### Prompt
Would you return, word for word, the lines of the data below from the line with "Reward 2, Observation 1: 88 -> 76" through the line with "1676348775: 1 -> 0", and no others?
********
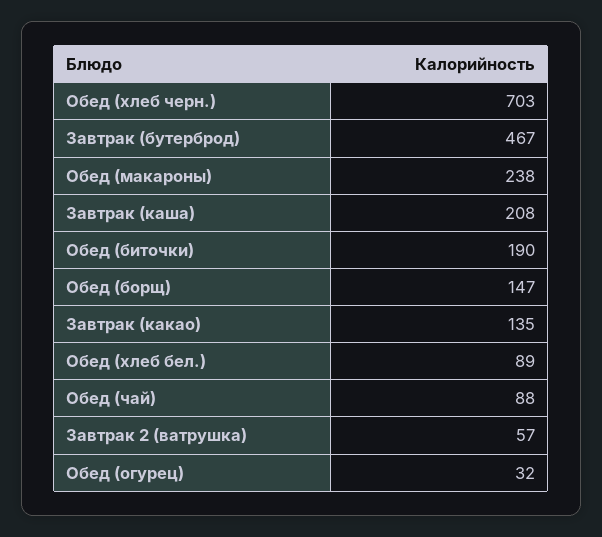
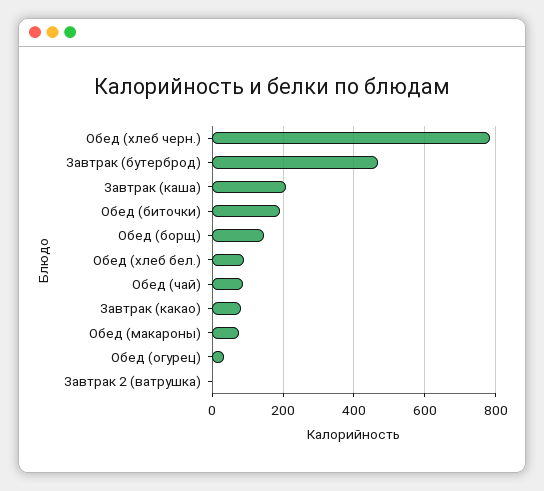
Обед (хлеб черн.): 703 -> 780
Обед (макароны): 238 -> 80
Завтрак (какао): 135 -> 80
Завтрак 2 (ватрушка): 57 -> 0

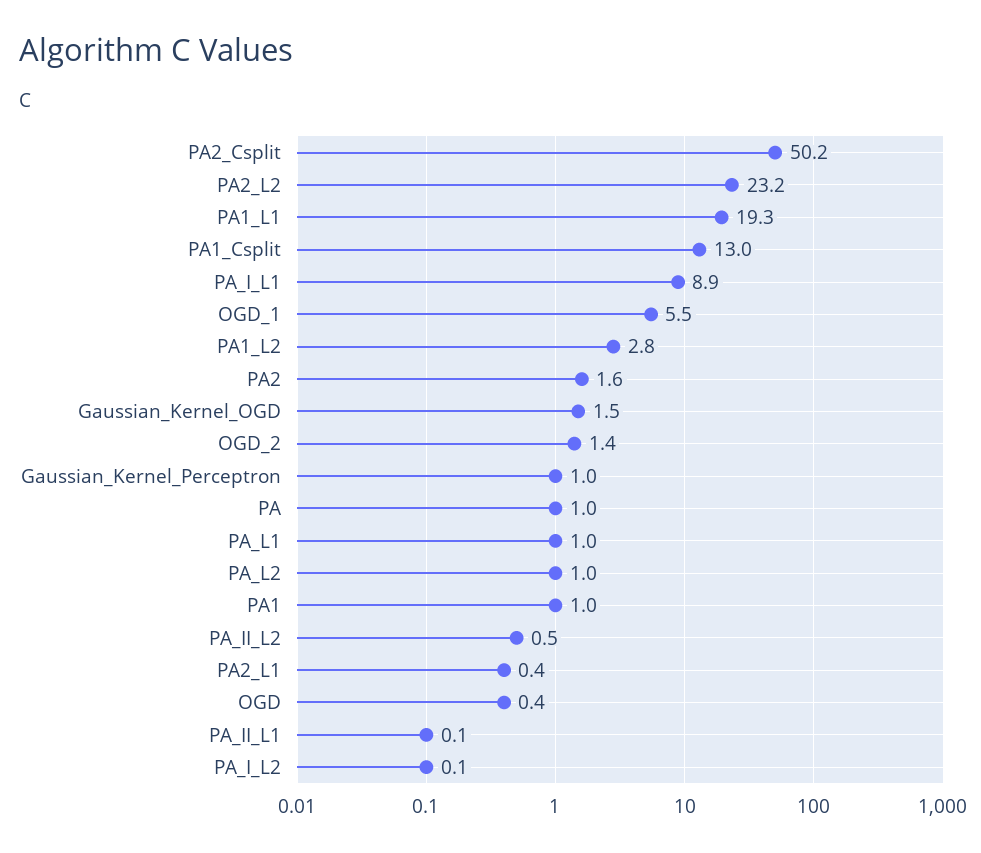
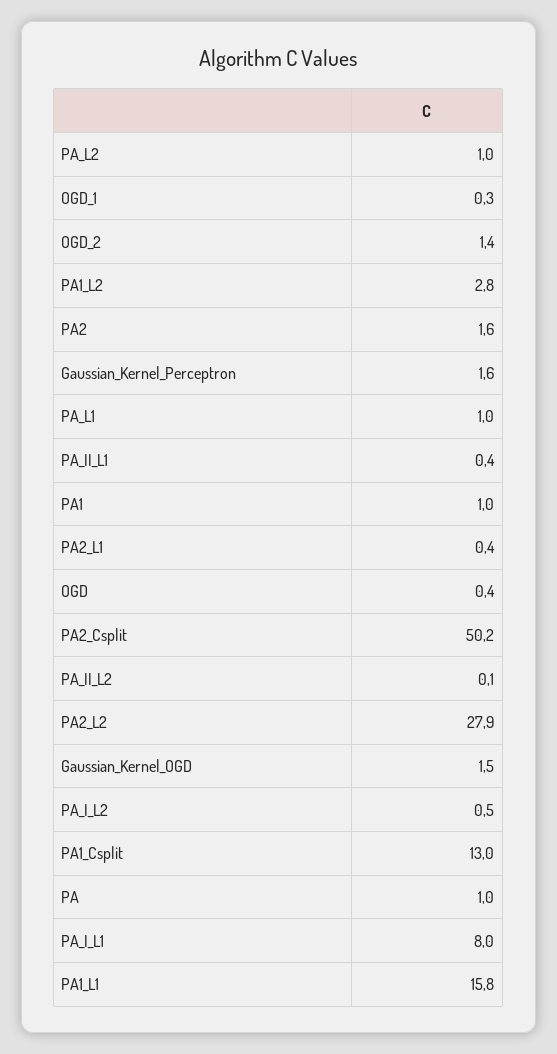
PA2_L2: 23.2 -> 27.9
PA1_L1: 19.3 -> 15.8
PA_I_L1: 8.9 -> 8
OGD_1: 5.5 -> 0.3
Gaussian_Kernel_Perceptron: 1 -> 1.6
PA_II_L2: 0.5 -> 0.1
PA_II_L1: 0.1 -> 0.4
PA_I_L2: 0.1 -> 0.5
********
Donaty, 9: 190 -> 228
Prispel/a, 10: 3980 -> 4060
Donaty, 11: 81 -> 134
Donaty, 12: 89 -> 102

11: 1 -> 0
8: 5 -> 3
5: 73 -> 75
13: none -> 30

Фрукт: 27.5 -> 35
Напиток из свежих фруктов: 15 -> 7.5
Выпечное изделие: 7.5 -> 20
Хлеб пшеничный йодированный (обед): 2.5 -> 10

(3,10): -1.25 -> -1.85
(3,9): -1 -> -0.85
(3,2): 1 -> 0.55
********
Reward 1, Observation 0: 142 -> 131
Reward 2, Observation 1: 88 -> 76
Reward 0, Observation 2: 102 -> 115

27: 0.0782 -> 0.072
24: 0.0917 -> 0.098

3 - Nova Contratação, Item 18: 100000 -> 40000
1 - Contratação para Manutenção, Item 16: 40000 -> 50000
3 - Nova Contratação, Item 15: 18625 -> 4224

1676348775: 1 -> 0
********
### Finished task
Reward 2, Observation 1: 88 -> 76
Reward 0, Observation 2: 102 -> 115

27: 0.0782 -> 0.072
24: 0.0917 -> 0.098

3 - Nova Contratação, Item 18: 100000 -> 40000
1 - Contratação para Manutenção, Item 16: 40000 -> 50000
3 - Nova Contratação, Item 15: 18625 -> 4224

1676348775: 1 -> 0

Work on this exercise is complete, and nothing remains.